Its shares, like those of most of its peers, have been under pressure for almost a year now, yet trends are unlikely to change anytime soon for Ryder shareholders. A stretched capital structure and significant funding needs do not bode well in the current environment.
The US-based supply chain solutions provider said on 2 February that it had reported record fourth-quarter (Q4) operating revenue on the back of a strong performance across its three divisions. Operating revenue differs from total revenue because it does not include fuel and subcontracted services.
Higher service lease and commercial rental revenue in fleet management solutions (FMS) came along with new business and increased volumes in dedicated transportation solutions (DTS) and supply chain solutions ess(SCS) – significant gains in all the three units were only partly offset by a negative impact from currencies.
Its core FMS unit turned over $999m in operating revenue (66% of group total) in Q4, while the smaller DTS and SCS divisions generated $188m and $322m respectively. Excluding exchange rate adjustments, quarterly operating revenue grew 7% compared to Q414, although total revenue was essentially flat year-on-year at $1.6bn.

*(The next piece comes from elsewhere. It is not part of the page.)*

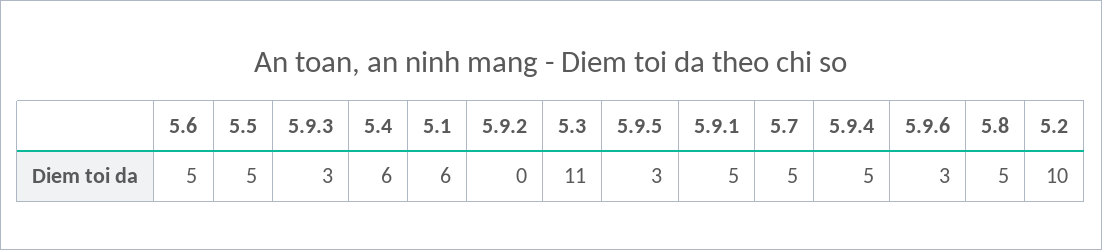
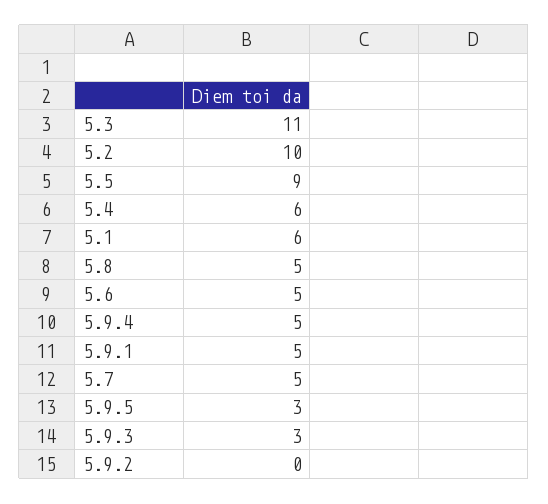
5.5: 5 -> 9
5.9.6: 3 -> none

Its earnings rose to $75m in Q415 from $11.5m in Q414, which was a remarkable performance – but doesn’t negate the risk facing it given that its market cap is $3bn and its enterprise, which includes net debt, reads $8.6bn at current prices. Core cash flows have deteriorated over the last 12 months.
There are signs that Ryder’s finances could become strained before it reaches the critical mass that it needs to generate healthy cash flows. At the end of 2015, its gross cash position stood at $60m, but total debts had risen by $787m year-on-year to over $5.5bn as it continued to invest in growth.
Its total debt-to-equity ratio stood at 278% on 31 December, slightly above its long-term target range of between 225% and 275%. It ended 2015 with a “record lease fleet growth of 6,800 vehicles, significantly exceeding” its initial “full-year plan of 4,000” vehicles.
Its projected net leverage, meanwhile, is currently above 3x.
The problem is that operating cash flow was $1.44bn in 2015, up only 4% up on the $1.38bn in 2014. The group is burning cash at a faster clip; negative free cash flow of $727m in 2015 compares with $315m in 2014, which essentially reflected higher capital expenditure needs (at $2.6bn in 2015 versus $2.2bn one year earlier).
Chief executive Robert Sanchez expects positive free cash flow in 2016, “demonstrating the counter-cyclical nature” of its business model.
Sanchez is so confident that he predicts a significant decline in leverage on the back of rising cash flows, which will “provide additional balance sheet flexibility” and could allow the company to resume “anti-dilutive repurchases in the second half of the year.”
In fact, Ryder might have to raise new equity, or cut capex, or both.